Sunday, May 23, 2021

Kansas COVID-19 Update, Week 45

coronavirus

I know most people are done with the pandemic. Masks are coming off, crowds are gathering. I get it. The weather is nice and we've been at this for more than a year now. But the numbers suggest that the pandemic is not done with us here in Kansas. We only have about 35% of our state population (including kids) fully vaccinated, according to Johns Hopkins. I still think that's enough, combined with summer's seasonal dip in viral transmissions, to keep our hospitals in good shape, but I really hope we get a lot more people vaccinated by fall. Meanwhile we are still experiencing some COVID deaths (19 of them last week), most of which are entirely preventable at this point.

The Good: Hospital ICU availability was 30% statewide this week, according to the Kansas Hospital Association (which is apparently back to updating its dashboard every week). That's plenty, and the lowest region was 21% (south-central region, of course), which is still solid. The one thing to watch, though: our low for number of people hospitalized with COVID was 228 in late March/early April.
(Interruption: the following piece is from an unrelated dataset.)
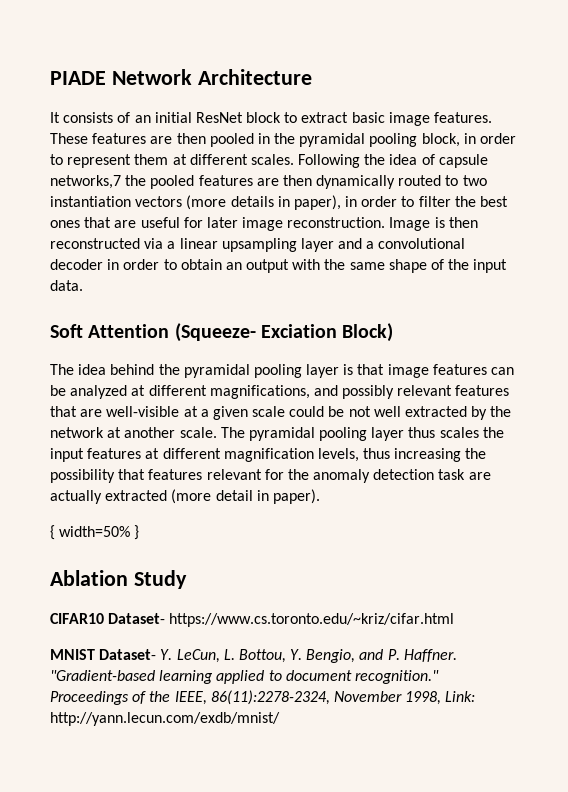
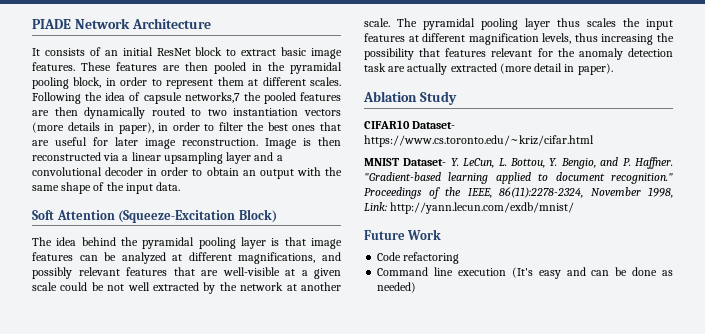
[174,323,337,342] (Squeeze- Exciation -> [118,210,236,223] (Squeeze-Excitation
[50,525,140,540] // { width=50% } -> (613, 69) none
(280, 719) none -> [364,229,442,240] [377,252,460,264] [377,267,673,279] [377,282,417,293] // Future Work // Code refactoring // Command line execution (It's easy and can be done as needed)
Every week since then it has remained steady at about 250-350 (it was 275 this week). It would be better, obviously, if it had kept going down.

The Bad: The infection reproduction rate rose from 0.94 to 0.96 this week. That still means overall cases are decreasing, but they're decreasing slowly and we're getting perilously close to the point at which our number of total active cases would be increasing again. There's really no reason for that to happen, given the effectiveness of the vaccines. But people have to get the vaccines for them to work. 
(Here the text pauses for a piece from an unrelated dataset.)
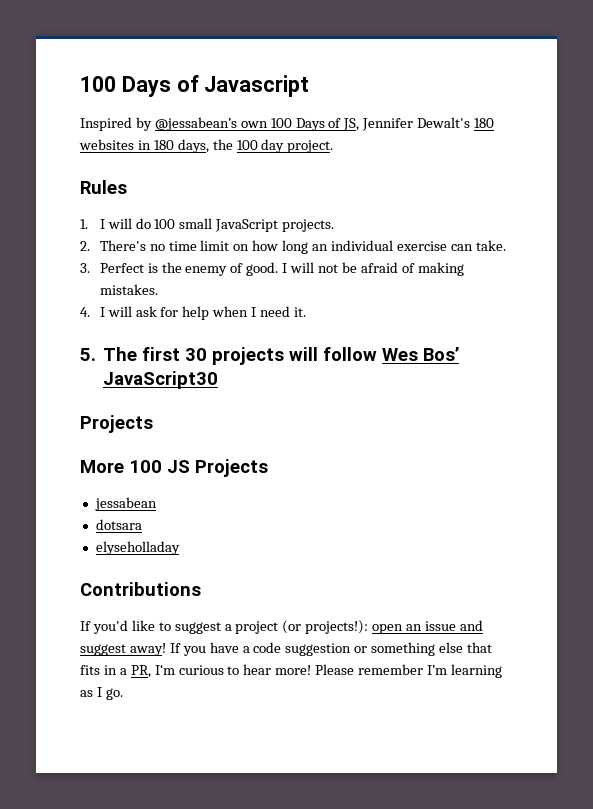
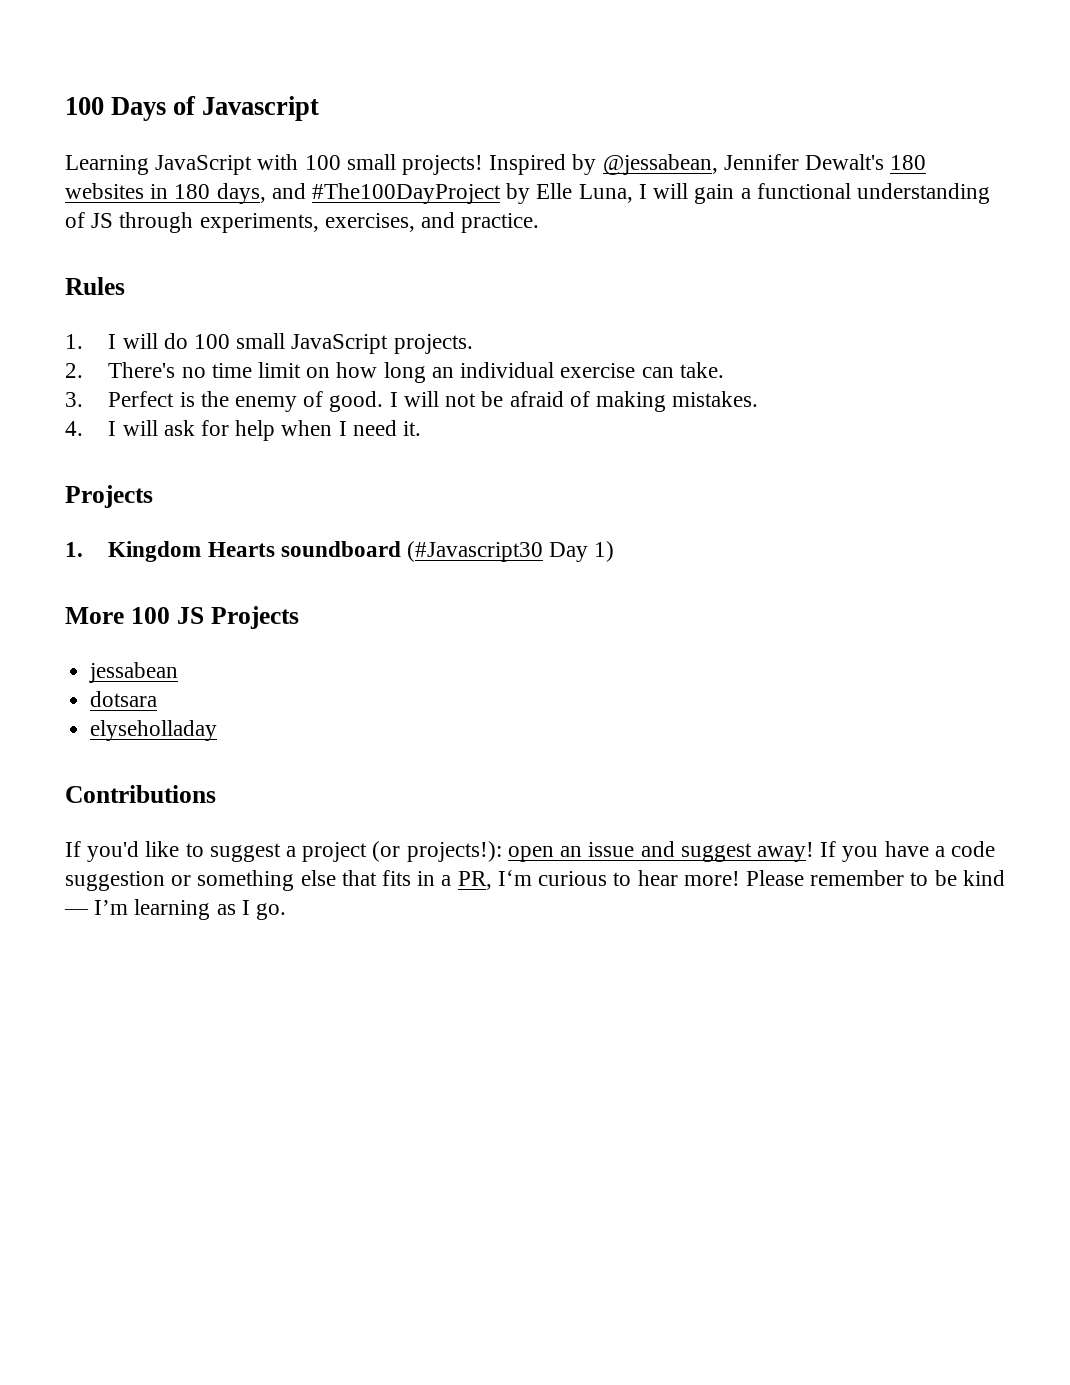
[80,117,360,131] Inspired by @jessabean’s own 100 Days of JS, -> [65,154,718,175] Learning JavaScript with 100 small projects! Inspired by @jessabean,
[212,139,334,153] the 100 day project. -> [271,183,990,204] [65,212,540,233] and #The100DayProject by Elle Luna, I will gain a functional understanding of JS through experiments, exercises, and practice.
[80,347,460,365] [103,371,219,389] [80,415,153,433] 5. The first 30 projects will follow Wes Bos’ JavaScript30 // Projects -> [65,485,153,508] [65,541,615,562] Projects // 1. Kingdom Hearts soundboard (#Javascript30 Day 1)
(424, 669) none -> [910,870,1005,886] [64,909,89,915] to be kind —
The Ugly: Test positivity rose from 11.2% to 13.3% this week, according to Johns Hopkins. That's the second worst in the country (behind Idaho) and wipes out all the gains we made in this category the week before. It is also means that the rise in the infection reproduction rate is probably accurate, and even may be underestimated, because there may be a bunch of infections out there that we're missing by not testing enough.